Friday, February 08, 2013

The adulteration of innocence

After Craig Thomson MP was charged with more than 100 fraud offences, Trade Minister Craig Emerson declared Thomson was entitled to the presumption of innocence.  Emerson repeated what most people assume to be true, namely that in Australia you're innocent until you're proven guilty.

The idea that people should be presumed innocent pervades all walks of life.  To take an example from just a few days ago, in Melbourne as claims were made about drug-taking at the Essendon Football Club, sports journalists were at pains to emphasise officials and players at the club were ''innocent until proven guilty of any allegations''.

The problem with claiming someone is innocent until proven guilty is that the statement isn't accurate.  It all depends.  There are dozens of Commonwealth and state laws declaring people guilty first which then require them to establish their innocence.  The offences under Commonwealth law of which people are automatically assumed to be guilty range from importing illegally logged timber, to arranging sham marriages, to drug trafficking.  And the trend for politicians to do away with the presumption of innocence is increasing.

The Gillard government's draft Human Rights and Anti-Discrimination Bill unveiled at the end of last year proposes that an employer accused, for example, of racial discrimination should be presumed to be guilty.  A few days before her resignation as attorney-general, Nicola Roxon announced she had backed down on that part of the bill which would have made it illegal to insult or offend someone.  However, the sections of the bill which require those charged with discrimination to establish they're not guilty remain.

A new and worrying trend is the way politicians are eroding the presumption of innocence by requiring individuals to prove they have fulfilled obligations of ''due diligence''.  An ever-growing number of laws require individuals to prove they are innocent of an offence by demonstrating that they complied with whatever obligations would be appropriate for someone exercising due diligence.  Many of these due diligence requirements are aimed at company directors.  The requirements of due diligence can be incredibly vague and almost impossible to comply with.

Vague laws give bureaucrats and judges enormous discretion to decide what is appropriate behaviour.  For instance, section 27 of the Work Health and Safety Act 2011 specifies that fulfilling the requirement of due diligence under the legislation includes taking reasonable steps to have ''up to date knowledge of work health and safety matters''.  In this context ''up to date'' could mean nearly anything, and as a result company directors attempting to comply with the law have little or no guidance of what is required of them.

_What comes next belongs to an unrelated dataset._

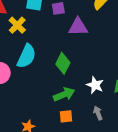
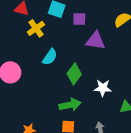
cyan semicircle: (27, 56) -> (50, 57), moved, size x0.7
white star: (95, 85) -> (103, 88), moved, turned -30

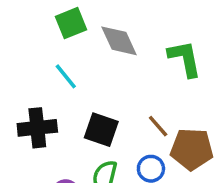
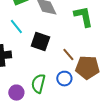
black square: (101, 130) -> (40, 42), moved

Although in a technical sense the term ''presumption of innocence'' applies only to criminal cases, the principle behind it applies regardless of whether an individual is accused of committing a crime or a civil offence or is a defendant in civil litigation.  The principle is that the person making the accusation has to prove their case.  It is not for those against whom the claim is made to prove their innocence.  There are a host of practical justifications for the presumption of innocence, but ultimately the justification of the principle rests on political philosophy.

A liberal and democratic society can only exist and flourish if it is assumed by its citizens and its government that individuals are more likely to abide by laws than break them.  The consequence of this assumption is therefore that government doesn't need to, and shouldn't, regulate every aspect of human behaviour, and individuals can enjoy any freedom that hasn't been explicitly taken away from them by the government.

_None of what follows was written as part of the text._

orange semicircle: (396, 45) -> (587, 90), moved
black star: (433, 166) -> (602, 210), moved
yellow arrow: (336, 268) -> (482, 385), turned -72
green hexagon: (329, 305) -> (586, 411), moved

The alternative formulation assumes people are more likely to be bad than good and assumes someone is more likely to be guilty than innocent (which is the assumption made whenever the presumption of innocence is abandoned).  These sorts of assumptions produce a legal and political regime that favours control over freedom.  In such a regime the only freedoms that citizens are allowed are those granted to them by government.  This sort of regime bears no resemblance to a liberal democracy.

The Human Rights and Anti-Discrimination Bill is only the most recent and most high-profile instance of politicians attempting to do away with a legal principle that up until recently most people assumed was inviolate.

There's something deeply ironic about a piece of legislation that has ''Human Rights'' in its title which abolishes the right to be presumed innocent.